Jessé Antunes Torres
Jessé Antunes Torres is a Ph.D. candidate in Language Sciences at the Universidade do Sul de Santa Catarina (UNISUL), under the advisorship of Prof. Ana Carolina Cernicchiaro. The focus of his research is science fiction in the work of Vilém Flusser. He was granted a doctoral scholarship by the Comissão de Aperfeiçoamento de Pessoal de Nível Superior (CAPES). Torres holds a Master of Arts degree in Language Sciences (UNISUL), with a dissertation on Flusser’s philosophical fiction, as well as a Bachelor’s degree in Journalism from the Universidade Federal de Santa Catarina (UFSC). He was awarded the prize Rumos Jornalismo Cultural 2009-2010 from the Instituto Itaú Cultural. He lives in Santa Catarina, Brazil.
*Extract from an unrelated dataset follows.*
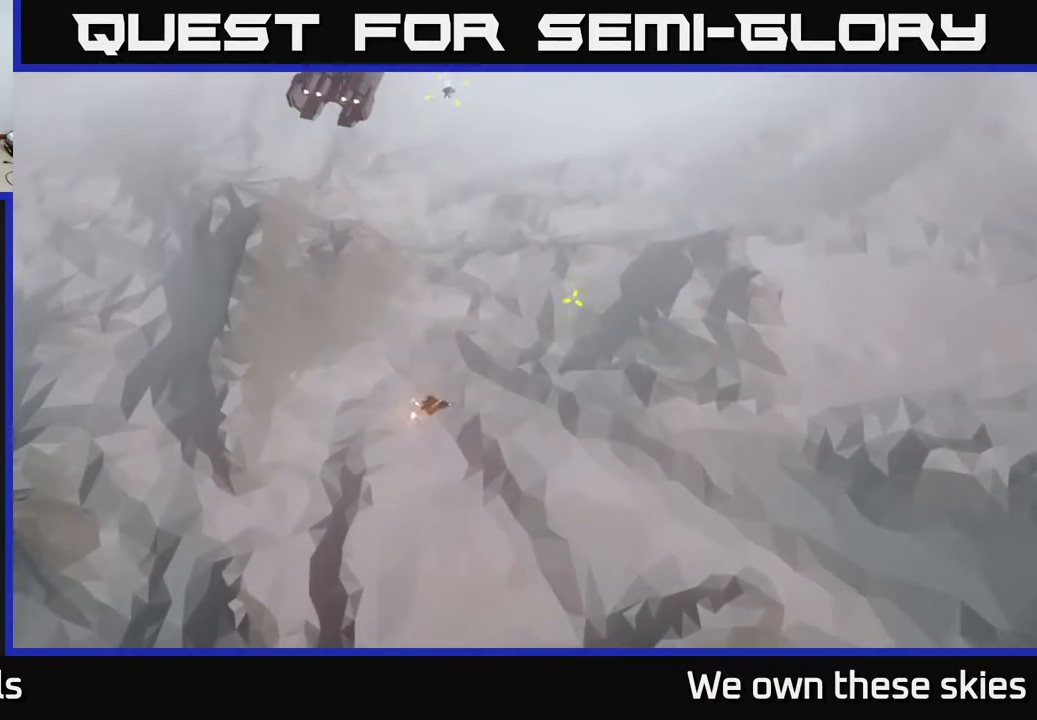
{"buttons": [], "left_stick": "center", "events": []}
Articles of Jessé Antunes Torres
An Improbable Science Fiction
The essay explores Flusser’s thoughts on both the literary genre of science fiction, as understood by Suvin and Jameson, and the employment of fiction in science, an idea that can be traced back to Vaihinger’s scientific fictions. Texts such as The History of the Devil, “O bicho de sete cabeças” [The seven-headed beast], and “Science Fiction” are analyzed and compared, attentive to the philosophic and scientific insights informing them. Flusser believed most science fiction is banal (The History of the Devil) and, following information theory, proposed the genre should turn towards the possible, yet unlikely. He believed science fiction could be more than a mere empty diversion, a “turning aside from the original course”, and could actually become a window for us to see our future (“O bicho de sete cabeças”). In “Science Fiction”, he frames his topic more as a gray zone between science and imagination than as a literary genre. Fiction as epistemology. In this understanding of the term, the philosopher also links science fiction with the question of technical images, for he believes we are more likely to find it in synthetic images and computer algorithms than in texts. The present essay goes on to throw some light on the relationship between science fiction and real science, as well as between science fiction and the future. The impossibility of predicting the future is identified as a question pertinent to both science fiction and philosophy of science, and is explored through works of Hume, Meillassoux, Taleb, Bergson, and Berardi.